Five years later, we face the prospect of being chopped in two, opening the door to further cultural erasure and displacement. It is simply the nature of San Francisco’s complex bureaucracy that operating within one district makes working with various city departments and agencies easier for small nonprofits. Having to manage two supervisors—even if both are allies to the city’s trans community—makes our efforts that much more strenuous and time consuming. We need our voice and fair representation to ensure our neighborhood does not change in the ways it has been allowed by the city.
Typically, redistricting has been almost boring, a procedural process to equalize populations every ten years to make sure that the Board of Supervisors resembles the city it governs. Granted, huge population growth in District 6 over the last decade has distorted the city’s population distribution, making the all-volunteer Redistricting Task Force’s job harder.
The process did not unfold this way ten years ago. In 2012, the Redistricting Task Force’s final report emphasized the need for public input and imperatively recommended adopting working maps ahead of schedule. It adopted several working maps between Jan. 4 and April 14, 2012—a three-month timeframe that incentivized clear communication and collaboration. The 2022 RTF adopted its first working map, Map 1A, on March 14, 2022, exactly one month before its deadline.
Furthermore, the 2012 Task Force highlights the importance of how “low-level political pressure or emphasis allowed the Task Force to be more responsive to community concerns that were more clearly related to its established charge. Future Task Forces would be well served by continuing [the] dynamic.”
This year, the opposite happened. According to Mission Local’s reporting, Chair Arnold Townsend said via text to District 10 activist Cheryl Thorton that he was “under intense pressure from outside forces to vote in favor of the controversial official draft map” adopted at 3 a.m. on Sunday, April 10, toward the end of a 19-hour meeting.

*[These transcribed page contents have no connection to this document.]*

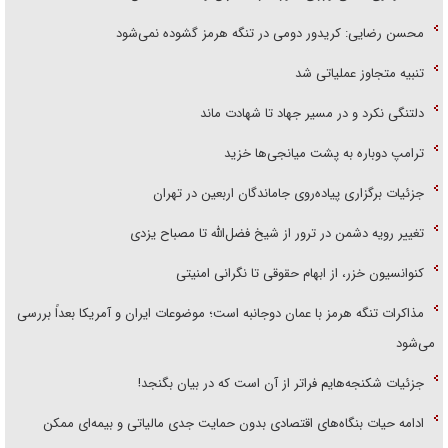
محسن رضایی: کریدور دومی در تنگه هرمز گشوده نمی‌شود
تنبیه متجاوز عملیاتی شد
دلتنگی نکرد و در مسیر جهاد تا شهادت ماند
ترامپ دوباره به پشت میانجی‌ها خزید
جزئیات برگزاری پیاده‌روی جاماندگان اربعین در تهران
تغییر رویه دشمن در ترور از شیخ فضل‌الله تا مصباح یزدی
کنوانسیون خزر، از ابهام حقوقی تا نگرانی امنیتی
مذاکرات تنگه هرمز با عمان دوجانبه است؛ موضوعات ایران و آمریکا بعداً بررسی
می‌شود
جزئیات شکنجه‌هایم فراتر از آن است که در بیان بگنجد!
ادامه حیات بنگاه‌های اقتصادی بدون حمایت جدی مالیاتی و بیمه‌ای ممکن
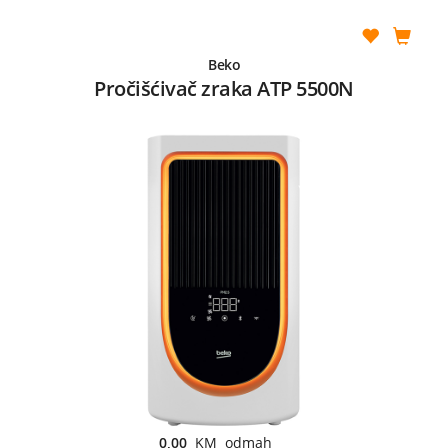
Beko
Pročišćivač zraka ATP 5500N
0,00
KM odmah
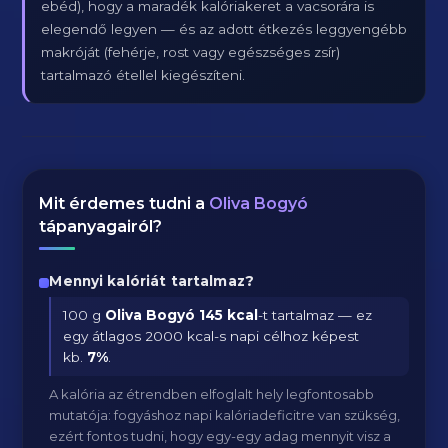
ebéd), hogy a maradék kalóriakeret a vacsorára is
elegendő legyen — és az adott étkezés leggyengébb
makróját (fehérje, rost vagy egészséges zsír)
tartalmazó étellel kiegészíteni.
Mit érdemes tudni a
Oliva Bogyó
tápanyagairól?
Mennyi kalóriát tartalmaz?
100 g
Oliva Bogyó
145 kcal
-t tartalmaz — ez
egy átlagos 2000 kcal-s napi célhoz képest
kb.
7
%
.
A kalória az étrendben elfoglalt hely legfontosabb
mutatója: fogyáshoz napi kalóriadeficitre van szükség,
ezért fontos tudni, hogy egy-egy adag mennyit visz a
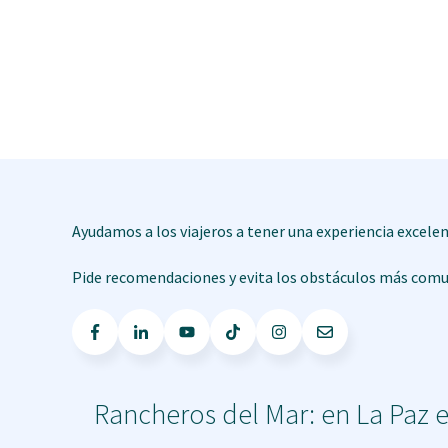
Ayudamos a los viajeros a tener una experiencia excelente
Pide recomendaciones y evita los obstáculos más comune
Rancheros del Mar: en La Paz e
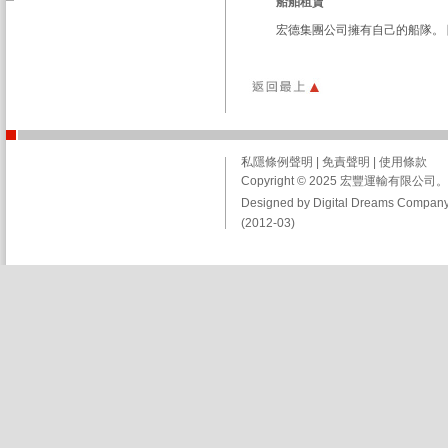
船舶租賃
宏德集團公司擁有自己的船隊。
私隱條例聲明
|
免責聲明
|
使用條款
Copyright © 2025 宏豐運輸有限
Designed by Digital Dreams Company
(2012-03)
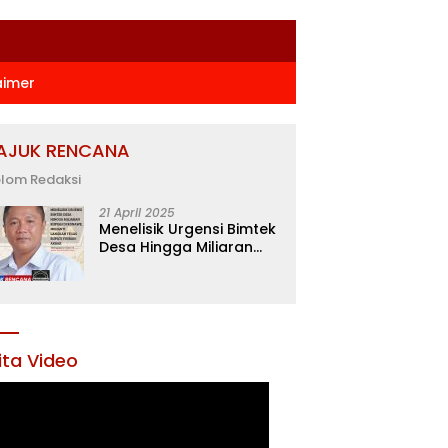
aimer
AJUK RENCANA
lom Redaksi
21 April 2025
Menelisik Urgensi Bimtek
Desa Hingga Miliaran
Rupiah di Konawe,
Menanti Langkah Tegas
Bupati Yusran Akbar
ita Video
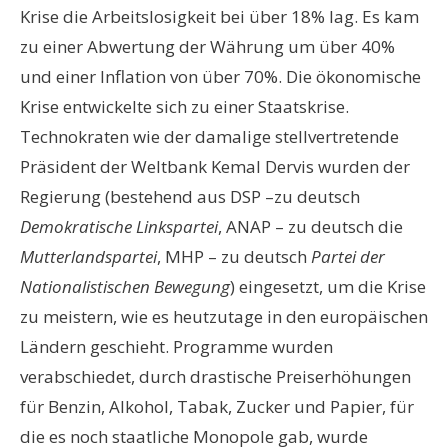
Krise die Arbeitslosigkeit bei über 18% lag. Es kam
zu einer Abwertung der Währung um über 40%
und einer Inflation von über 70%. Die ökonomische
Krise entwickelte sich zu einer Staatskrise.
Technokraten wie der damalige stellvertretende
Präsident der Weltbank Kemal Dervis wurden der
Regierung (bestehend aus DSP –zu deutsch
Demokratische Linkspartei
, ANAP – zu deutsch die
Mutterlandspartei
, MHP – zu deutsch
Partei der
Nationalistischen Bewegung
) eingesetzt, um die Krise
zu meistern, wie es heutzutage in den europäischen
Ländern geschieht. Programme wurden
verabschiedet, durch drastische Preiserhöhungen
für Benzin, Alkohol, Tabak, Zucker und Papier, für
die es noch staatliche Monopole gab, wurde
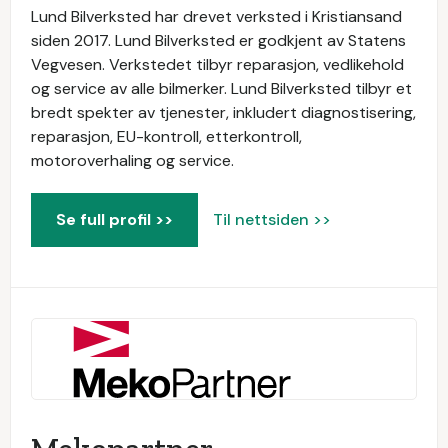
Lund Bilverksted har drevet verksted i Kristiansand
siden 2017. Lund Bilverksted er godkjent av Statens
Vegvesen. Verkstedet tilbyr reparasjon, vedlikehold
og service av alle bilmerker. Lund Bilverksted tilbyr et
bredt spekter av tjenester, inkludert diagnostisering,
reparasjon, EU-kontroll, etterkontroll,
motoroverhaling og service.
Se full profil >>
Til nettsiden >>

Following another gut-wrenching meeting on April 21—in which the RTF decided to toss Map 7, otherwise known as the “Healing Map,” and return to that contentious draft map adopted on April 10 amidst the walkout—was a drastic turn of events that rendered missing the City Charter deadline of April 15 nonsensical.
Although Potrero Hill was moved back to District 10 and the Portola back to District 9, there are still unaddressed injustices, one being a split Transgender District. Whether or not it was the RTF’s intent, these results are detrimental to the city’s trans community, and come amid a national resurgence of homophobia and transphobia.
Advocating for fair and equitable representation on behalf of San Francisco’s most marginalized communities is neither partisan nor undemocratic. The political viability of San Francisco’s most marginalized communities depends on it.